The Real Cost of Cocoa
Chocolate manufacturers are not doing enough to stop child labour
By Siavosh Moshiri, Staff Writer
Our love affair with chocolate doesn’t seem to be subsiding any time soon. In America alone, the value of Cocoa imports has increased consistently over the past decade and currently stands around 4 billion dollars. It also constitutes a major part of certain West African countries such as Ghana and Cote d’Ivoire; nearly 75 percent of the world’s cocoa comes from that region. Unfortunately, this industry has been known for child labour issues for some time now.
In 1998, A UN report claimed that a large segment of the cocoa labour force in Cote d’Ivoire is made up of enslaved children from neighbouring African countries. This revelation and a few others lead to political pressure being put on ‘Big Chocolate.’ Soon after, the issue lead to the signing of the Harkin-Engel Protocol by the major chocolate companies such as Nestle and Cadbury. Mediated by U.S. Representative Eliot Engel and Senator Tom Harkin, the corporations involved agreed to a number of conditions including:
– Acknowledging the issue of child labour in their businesses and now promising to address it
– By 2001, form an advisory group that will look into possible remedies for the elimination of the worst forms of child labour
– By 2002, establish a non-profit foundation that will bring together both industry and non industry professionals to help
– Develop certification and standards that make sure that the goods produced are not the result of such forms of labour
Chocolate exporters and manufacturers say the recent civil war in Cote d’Ivoire and its aftermath have hampered their efforts to eradicate child labour.

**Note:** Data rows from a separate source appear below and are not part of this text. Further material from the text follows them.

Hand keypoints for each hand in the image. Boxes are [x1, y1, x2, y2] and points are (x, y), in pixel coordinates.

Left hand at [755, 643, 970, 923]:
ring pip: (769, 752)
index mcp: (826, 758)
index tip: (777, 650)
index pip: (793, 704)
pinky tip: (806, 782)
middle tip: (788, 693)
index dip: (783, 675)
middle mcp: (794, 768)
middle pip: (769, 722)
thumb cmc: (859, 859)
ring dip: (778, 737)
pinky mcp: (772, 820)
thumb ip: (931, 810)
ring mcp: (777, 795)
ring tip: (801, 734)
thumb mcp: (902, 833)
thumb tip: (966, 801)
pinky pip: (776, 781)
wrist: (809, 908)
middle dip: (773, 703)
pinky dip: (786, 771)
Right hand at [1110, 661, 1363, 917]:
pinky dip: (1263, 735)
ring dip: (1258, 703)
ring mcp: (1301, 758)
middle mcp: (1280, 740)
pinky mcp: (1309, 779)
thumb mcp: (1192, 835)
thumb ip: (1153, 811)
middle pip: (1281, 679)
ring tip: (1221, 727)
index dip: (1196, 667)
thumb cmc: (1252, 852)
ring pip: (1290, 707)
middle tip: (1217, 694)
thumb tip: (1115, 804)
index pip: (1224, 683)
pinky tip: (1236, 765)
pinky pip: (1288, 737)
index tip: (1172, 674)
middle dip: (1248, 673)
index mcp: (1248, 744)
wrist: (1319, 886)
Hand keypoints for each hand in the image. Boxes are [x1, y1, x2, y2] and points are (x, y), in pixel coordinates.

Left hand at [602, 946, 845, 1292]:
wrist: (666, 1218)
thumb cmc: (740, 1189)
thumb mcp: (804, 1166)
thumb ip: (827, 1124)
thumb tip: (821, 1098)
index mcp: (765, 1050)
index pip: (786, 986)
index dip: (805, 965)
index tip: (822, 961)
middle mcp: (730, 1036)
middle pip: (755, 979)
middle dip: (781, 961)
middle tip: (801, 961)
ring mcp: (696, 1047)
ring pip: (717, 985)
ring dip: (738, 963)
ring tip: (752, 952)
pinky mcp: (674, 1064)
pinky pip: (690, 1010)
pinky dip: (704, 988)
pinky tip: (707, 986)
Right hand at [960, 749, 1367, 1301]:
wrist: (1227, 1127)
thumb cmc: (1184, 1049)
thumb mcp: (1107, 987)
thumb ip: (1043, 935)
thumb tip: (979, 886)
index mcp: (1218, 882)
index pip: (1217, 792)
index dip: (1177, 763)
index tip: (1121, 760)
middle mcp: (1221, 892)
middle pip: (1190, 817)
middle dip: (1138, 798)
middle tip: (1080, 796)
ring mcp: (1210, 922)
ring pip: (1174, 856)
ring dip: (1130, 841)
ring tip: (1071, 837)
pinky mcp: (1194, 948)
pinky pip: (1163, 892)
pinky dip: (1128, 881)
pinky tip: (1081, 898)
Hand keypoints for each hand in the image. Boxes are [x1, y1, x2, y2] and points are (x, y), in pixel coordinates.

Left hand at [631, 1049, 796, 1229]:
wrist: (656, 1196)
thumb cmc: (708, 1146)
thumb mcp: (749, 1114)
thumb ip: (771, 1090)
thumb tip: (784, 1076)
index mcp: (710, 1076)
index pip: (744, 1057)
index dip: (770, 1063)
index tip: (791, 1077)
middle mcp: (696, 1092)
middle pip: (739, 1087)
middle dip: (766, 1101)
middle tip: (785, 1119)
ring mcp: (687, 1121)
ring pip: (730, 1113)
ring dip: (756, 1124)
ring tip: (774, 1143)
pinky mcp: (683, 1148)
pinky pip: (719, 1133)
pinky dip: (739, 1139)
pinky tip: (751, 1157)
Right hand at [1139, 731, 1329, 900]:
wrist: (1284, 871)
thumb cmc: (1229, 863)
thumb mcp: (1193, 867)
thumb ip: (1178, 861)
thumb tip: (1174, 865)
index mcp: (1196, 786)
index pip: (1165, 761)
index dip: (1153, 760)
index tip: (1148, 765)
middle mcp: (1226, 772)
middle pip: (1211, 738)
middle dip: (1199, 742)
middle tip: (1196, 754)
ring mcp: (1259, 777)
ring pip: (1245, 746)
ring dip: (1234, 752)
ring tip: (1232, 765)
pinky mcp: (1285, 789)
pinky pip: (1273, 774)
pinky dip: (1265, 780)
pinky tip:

The results of this agreement fall far short of reality. A 2011 study by Tulane University found that major partners in this deal had made few strides in many of the proposed goals. For example, the certification process that was to make sure that the products were properly made is still being implemented across all companies and is still much too vague to make an impact. Another issue is that there have been no real attempts made at formulating remedies against the illegal practices of enslaving children and selling them into forced cocoa labour camps.
Chocolate exporters and manufacturers say the recent civil war in Cote d’Ivoire and its aftermath have hampered their efforts to eradicate child labour. They also point out the fact that they have all pledged 2 million dollars to fund a new project to help identify proper regulations that are in line with international labour order standards.
Critics are unimpressed, pointing out the fact that this donation is miniscule in size, especially when one considers that the marketing budget of each individual company is well over a billion dollars. Certain activists hope that these negotiations and funding will help fuel the rise of fair trade chocolate, or at the very least chocolate that shows consumers through labels that they were made through a proper process.